La règle n'est pas de toujours choisir le plus complexe. C'est de choisir celui qui correspond à la sollicitation. Pour les pieds d'une table, le tenon-mortaise est l'option de référence : la liaison traverse-pied supporte des efforts permanents de flexion et de torsion. Pour un tiroir, la queue d'aronde (ou un tourillon + colle bien appliqué pour un débutant) convient. Pour un cadre de tableau ou un miroir, le tenon-mortaise à onglet fait merveille. Pour un plateau assemblé de plusieurs planches, les tourillons pour l'alignement et la colle PVA sur tout le joint suffisent amplement, sans aucun autre renfort mécanique.
Une bonne colle PVA D3 (résistante à l'humidité modérée, pour usage intérieur courant), correctement appliquée sur des surfaces propres, sèches et bien ajustées, crée une liaison plus solide que le bois lui-même. Si votre assemblage tenon-mortaise cède sous effort, c'est presque toujours le bois à côté qui rompt, pas la colle. La clé : serrage aux serre-joints pendant minimum 2 heures, 24 heures pour une charge complète.
Pour aller plus loin dans la pratique, la fabrication d'une table en bois pour débutant illustre concrètement comment combiner ces assemblages dans un projet réel. Pour comprendre l'impact des essences sur la facilité de travail des assemblages, notre guide des essences détaille les caractéristiques mécaniques de chacune.
Questions fréquentes
Oui, dans les cas où il est correctement dimensionné et collé. Une vis travaille en ponctuel et peut se desserrer. Un tenon-mortaise collé distribue les efforts sur toute sa surface de contact. Pour une liaison pied-traverse de table soumise à des efforts répétés, la différence est notable sur le long terme.
Oui, à la main avec une scie à queue d'aronde (dos fin, denture fine) et des ciseaux à bois affûtés. C'est le mode d'exécution traditionnel des ébénistes. Il faut de la précision au tracé et de la régularité à la coupe, mais pas d'outillage électrique. De nombreux tutoriels montrent la technique étape par étape.
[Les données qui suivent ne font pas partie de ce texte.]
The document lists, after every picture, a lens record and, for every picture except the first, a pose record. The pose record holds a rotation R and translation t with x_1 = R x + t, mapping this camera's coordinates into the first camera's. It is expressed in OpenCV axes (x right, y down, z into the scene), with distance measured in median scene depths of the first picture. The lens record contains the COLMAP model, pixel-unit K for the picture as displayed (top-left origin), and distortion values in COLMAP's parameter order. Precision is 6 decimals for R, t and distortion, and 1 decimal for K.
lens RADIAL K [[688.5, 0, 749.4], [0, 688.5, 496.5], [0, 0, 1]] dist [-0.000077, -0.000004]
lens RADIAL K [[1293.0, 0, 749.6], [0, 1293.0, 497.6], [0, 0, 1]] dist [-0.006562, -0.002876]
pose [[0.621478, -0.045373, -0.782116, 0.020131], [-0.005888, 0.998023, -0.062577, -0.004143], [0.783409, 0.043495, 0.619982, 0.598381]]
La colle à bois vinylique (PVA) D3 pour l'intérieur, D4 pour un usage exposé à l'humidité ou à l'extérieur. La colle à bois bicomposante (époxy) pour des assemblages très sollicités ou sur bois huilé (la PVA accroche mal sur un bois gras). La colle de synthèse résorcinol-formol pour la charpente extérieure. En aucun cas la colle polyuréthane expansive (PU) sur des surfaces de contact importantes : sa mousse crée des jours et fragilise l'assemblage.
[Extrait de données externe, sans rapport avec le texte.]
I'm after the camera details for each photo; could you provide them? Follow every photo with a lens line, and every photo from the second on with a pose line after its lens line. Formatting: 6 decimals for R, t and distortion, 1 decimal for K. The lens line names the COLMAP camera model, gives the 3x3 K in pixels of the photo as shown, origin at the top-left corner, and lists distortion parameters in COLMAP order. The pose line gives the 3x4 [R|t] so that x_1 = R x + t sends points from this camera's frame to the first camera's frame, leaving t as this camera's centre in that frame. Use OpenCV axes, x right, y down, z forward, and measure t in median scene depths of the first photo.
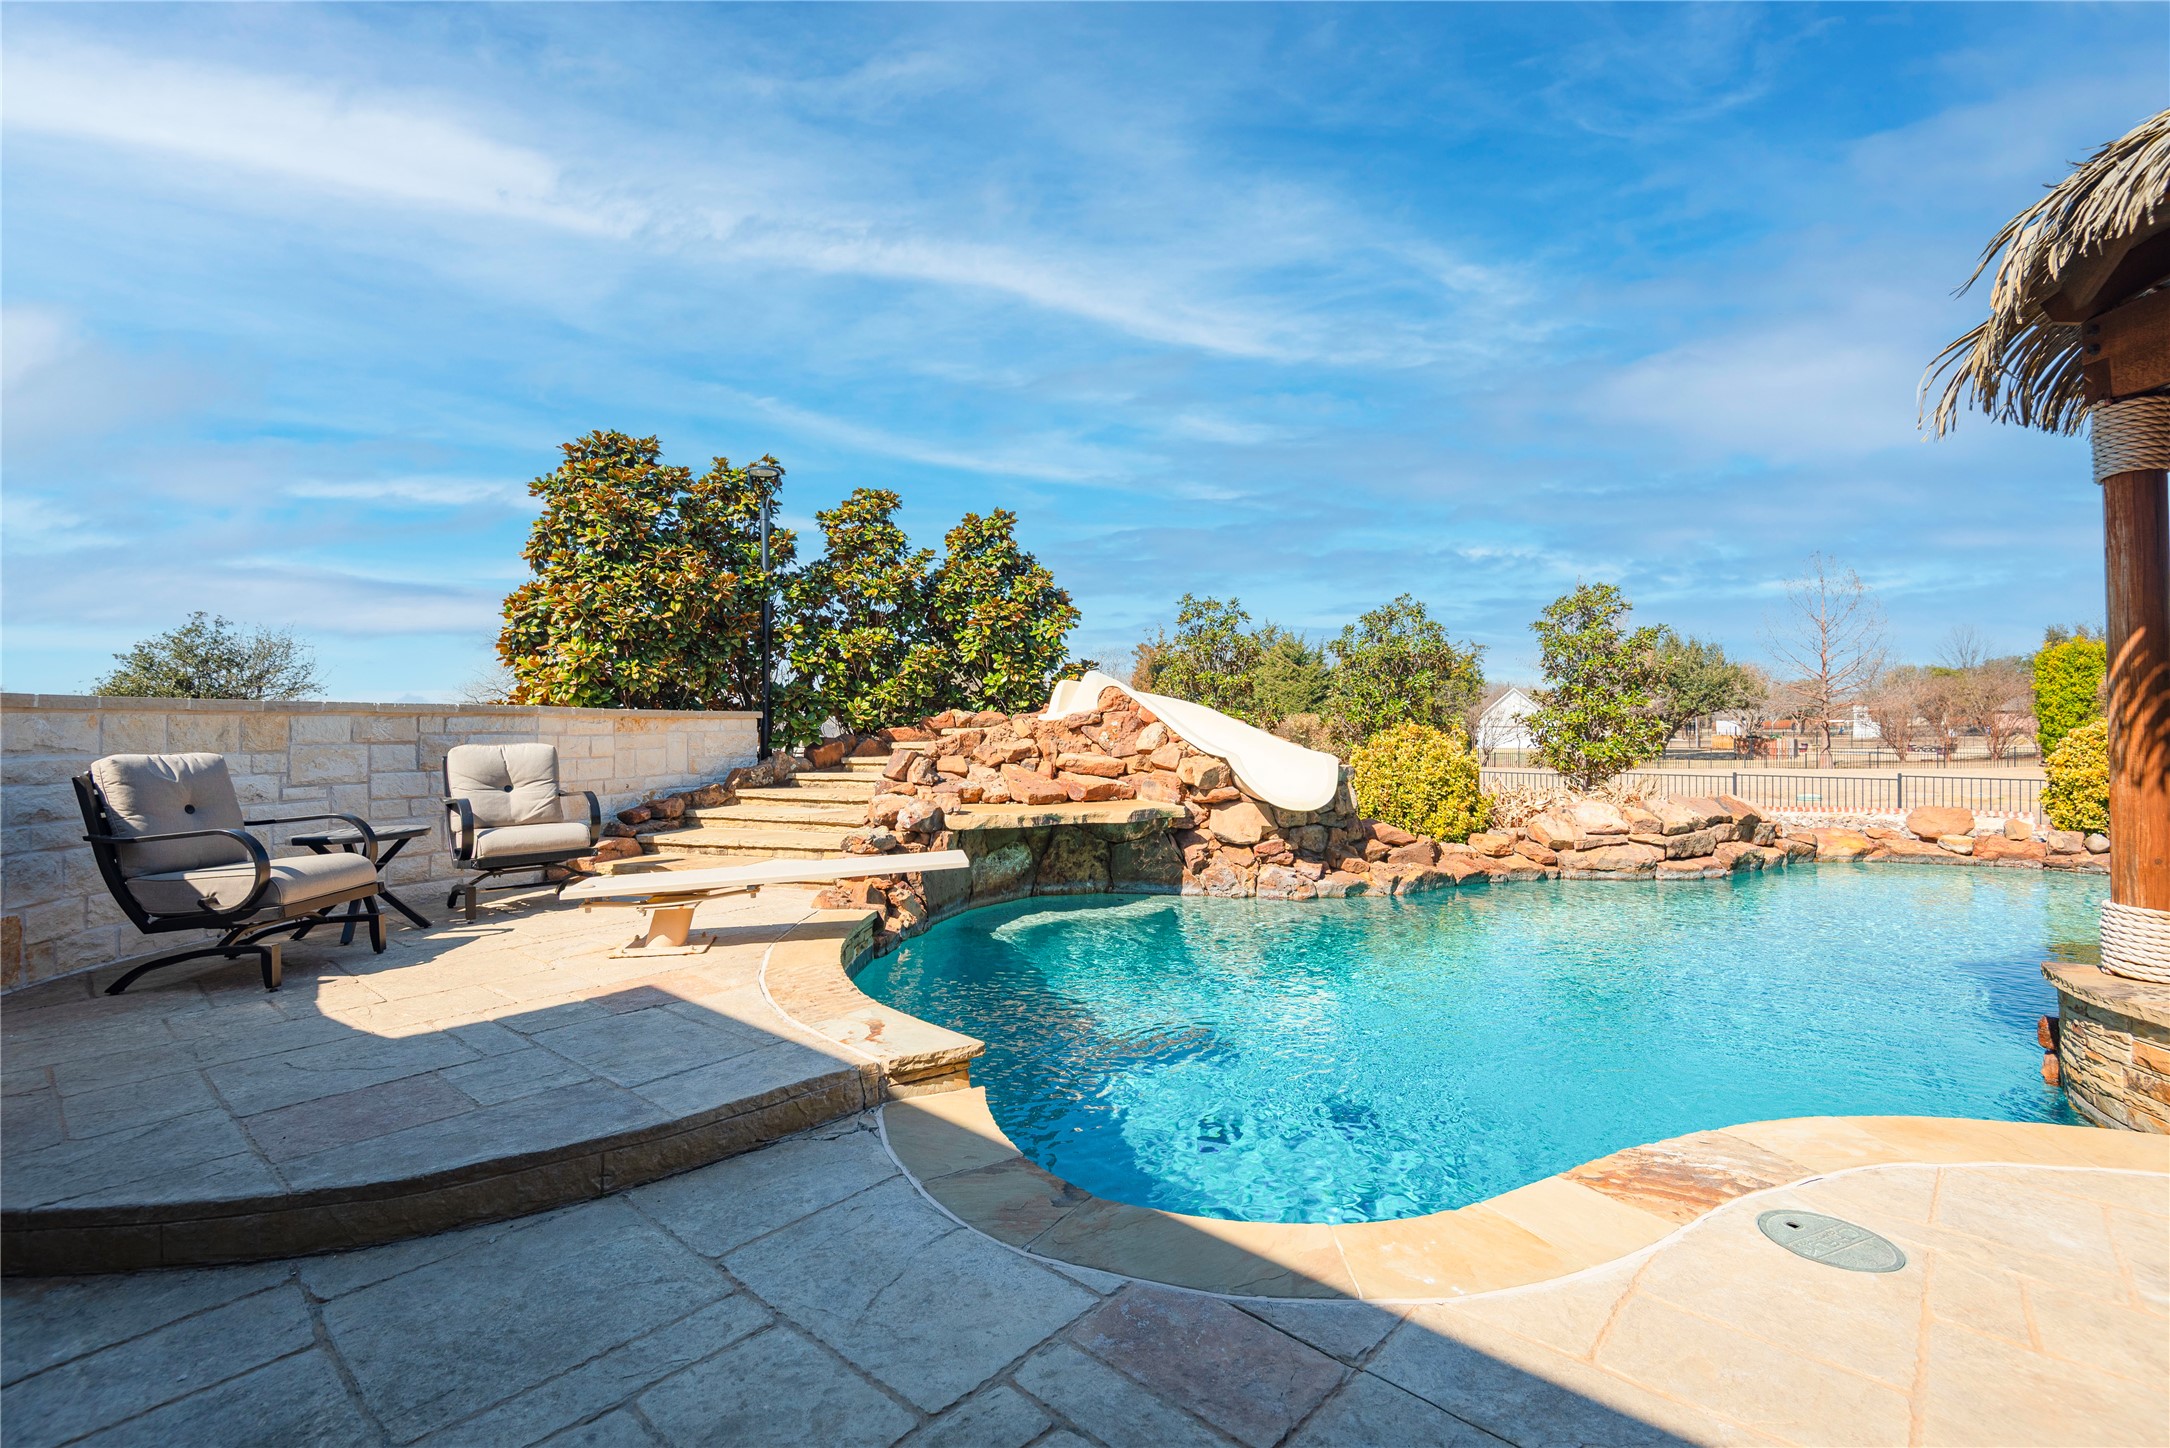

La colle PVA se ramollit avec la chaleur et l'humidité. Un linge humide et chaud appliqué sur le joint, suivi d'un peu de patience, peut permettre de décoller des pièces sans les endommager. Pour les assemblages à la colle époxy ou bicomposante, c'est nettement plus difficile : chauffage au décapeur thermique sur une courte durée ou casse contrôlée.